The good ol' days, fishing on the reservation
One day last week was just like the good ol’ days on the Blackfeet Indian Reservation.
Catching 6-8 pound rainbow trout?
Nope. Sitting in the truck waiting for the wind to stop making whitecaps!
When I arrived at a hidden lake (hint) a few minutes before 11 a.m., the surface was calm, with an occasional ring showing a fish feeding.
By the time I’d loaded one rod with a water boatman on a dry line and another rod with an orange-tailed Prince Nymph on a slow-sinker, there was slight, but noticeable, air movement from the east.
Fine with me. Before I left home I checked www.wunderground.com which showed a wind switch in early afternoon, followed by squalls a few hours later.
An east wind has never been my friend on the rez, but I was hoping for a couple hours of reasonably calm winds during the switch before the settled from the west.
I fished about an hour, all blind-casting.
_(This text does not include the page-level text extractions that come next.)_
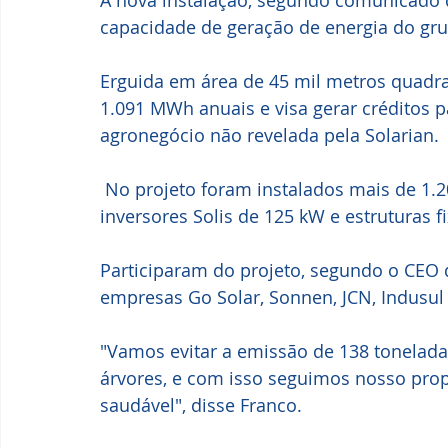
A nova instalação, segundo comunicado 
capacidade de geração de energia do gru
Erguida em área de 45 mil metros quadra
1.091 MWh anuais e visa gerar créditos p
agronegócio não revelada pela Solarian.
 No projeto foram instalados mais de 1.200 módulos Jinko N-type de 570 W, quatro 
inversores Solis de 125 kW e estruturas f
Participaram do projeto, segundo o CEO 
empresas Go Solar, Sonnen, JCN, Indusul 
"Vamos evitar a emissão de 138 tonelada
árvores, e com isso seguimos nosso prop
saudável", disse Franco.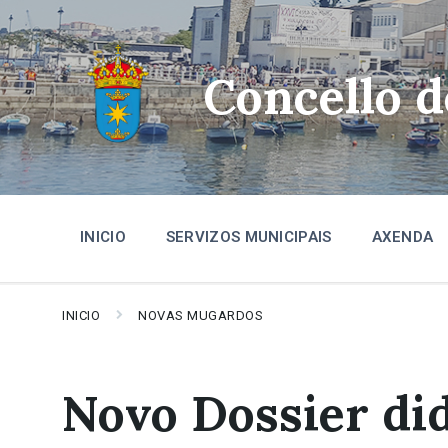
Skip
Skip
Skip
to
to
to
content
main
footer
navigation
Concello 
INICIO
SERVIZOS MUNICIPAIS
AXENDA
INICIO
NOVAS MUGARDOS
Novo Dossier did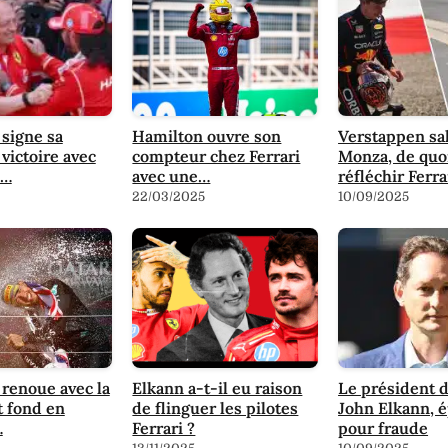
signe sa
Hamilton ouvre son
Verstappen sa
victoire avec
compteur chez Ferrari
Monza, de quoi
u…
avec une…
réfléchir Ferra
22/03/2025
10/09/2025
renoue avec la
Elkann a-t-il eu raison
Le président d
t fond en
de flinguer les pilotes
John Elkann, é
…
Ferrari ?
pour fraude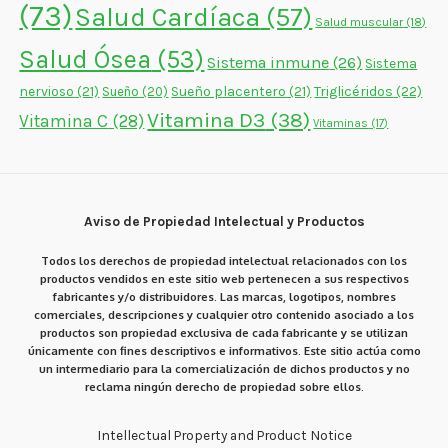
(73)
Salud Cardíaca
(57)
Salud muscular
(18)
Salud Ósea
(53)
Sistema inmune
(26)
Sistema
nervioso
(21)
Sueño placentero
(21)
Triglicéridos
(22)
Sueño
(20)
Vitamina D3
(38)
Vitamina C
(28)
Vitaminas
(17)
Aviso de Propiedad Intelectual y Productos
Todos los derechos de propiedad intelectual relacionados con los
productos vendidos en este sitio web pertenecen a sus respectivos
fabricantes y/o distribuidores. Las marcas, logotipos, nombres
comerciales, descripciones y cualquier otro contenido asociado a los
productos son propiedad exclusiva de cada fabricante y se utilizan
únicamente con fines descriptivos e informativos. Este sitio actúa como
un intermediario para la comercialización de dichos productos y no
reclama ningún derecho de propiedad sobre ellos.
Intellectual Property and Product Notice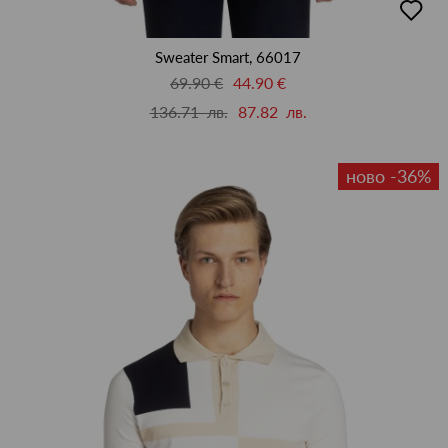
в
люби
Sweater Smart, 66017
69.90 €
44.90 €
136.71 лв.
87.82 лв.
ново -36%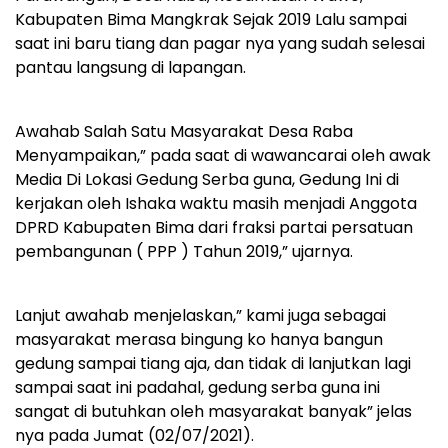
Kabupaten Bima Mangkrak Sejak 2019 Lalu sampai
saat ini baru tiang dan pagar nya yang sudah selesai
pantau langsung di lapangan.
Awahab Salah Satu Masyarakat Desa Raba
Menyampaikan,” pada saat di wawancarai oleh awak
Media Di Lokasi Gedung Serba guna, Gedung Ini di
kerjakan oleh Ishaka waktu masih menjadi Anggota
DPRD Kabupaten Bima dari fraksi partai persatuan
pembangunan ( PPP ) Tahun 2019,” ujarnya.
Lanjut awahab menjelaskan,” kami juga sebagai
masyarakat merasa bingung ko hanya bangun
gedung sampai tiang aja, dan tidak di lanjutkan lagi
sampai saat ini padahal, gedung serba guna ini
sangat di butuhkan oleh masyarakat banyak” jelas
nya pada Jumat (02/07/2021).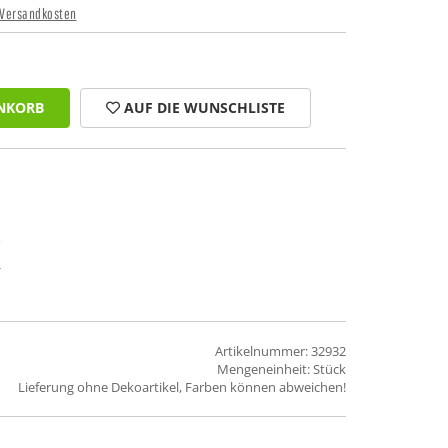
Versandkosten
NKORB
AUF DIE WUNSCHLISTE
Artikelnummer: 32932
Mengeneinheit: Stück
Lieferung ohne Dekoartikel, Farben können abweichen!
Never got close enough to put a fly close to a fish feeding near or on the surface.
I did notice a shower to the north and some nasty-looking black clouds building up over the eastern front of Glacier National Park.
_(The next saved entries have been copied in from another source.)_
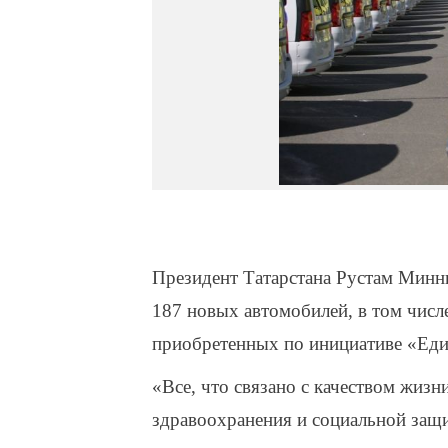
Президент Татарстана Рустам Минн
187 новых автомобилей, в том чис
приобретенных по инициативе «Еди
«Все, что связано с качеством жизн
здравоохранения и социальной защи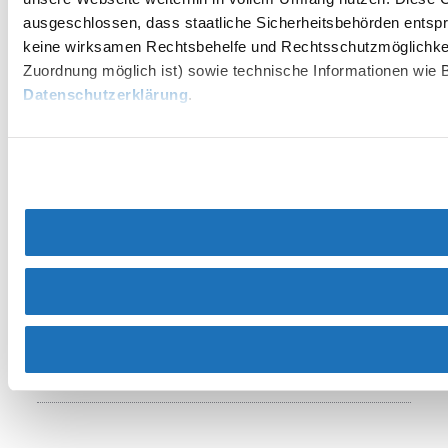
ausgeschlossen, dass staatliche Sicherheitsbehörden entspr
keine wirksamen Rechtsbehelfe und Rechtsschutzmöglichkei
Zuordnung möglich ist) sowie technische Informationen wie B
Datenschutzerklärung
.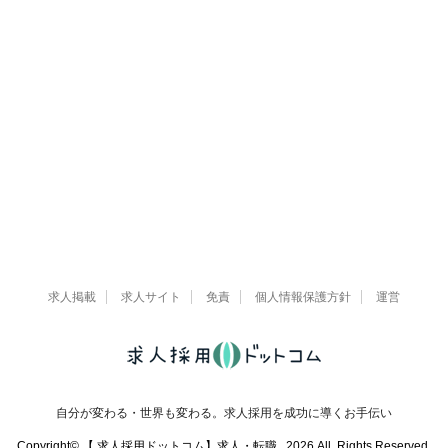
求人掲載
求人サイト
免責
個人情報保護方針
運営
自分が変わる・世界も変わる。求人採用を成功に導くお手伝い
Copyright© 【 求人採用ドットコム】求人・転職 , 2026 All Rights Reserved.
Rather than kick too far from the truck, I stayed within 200 yards upwind, then decided to move back towards the “just in case.”
Well, “just in case” happened when I was almost back to the shoreline.
With one mighty gust, the wind changed from “slight” from the east to “almost blew me off the water” from the west.
I dragged my pontoon close to the truck so the wind wouldn’t send it across the prairie, then sat in the truck for two hours.
Just like the good ol’ days before Internet!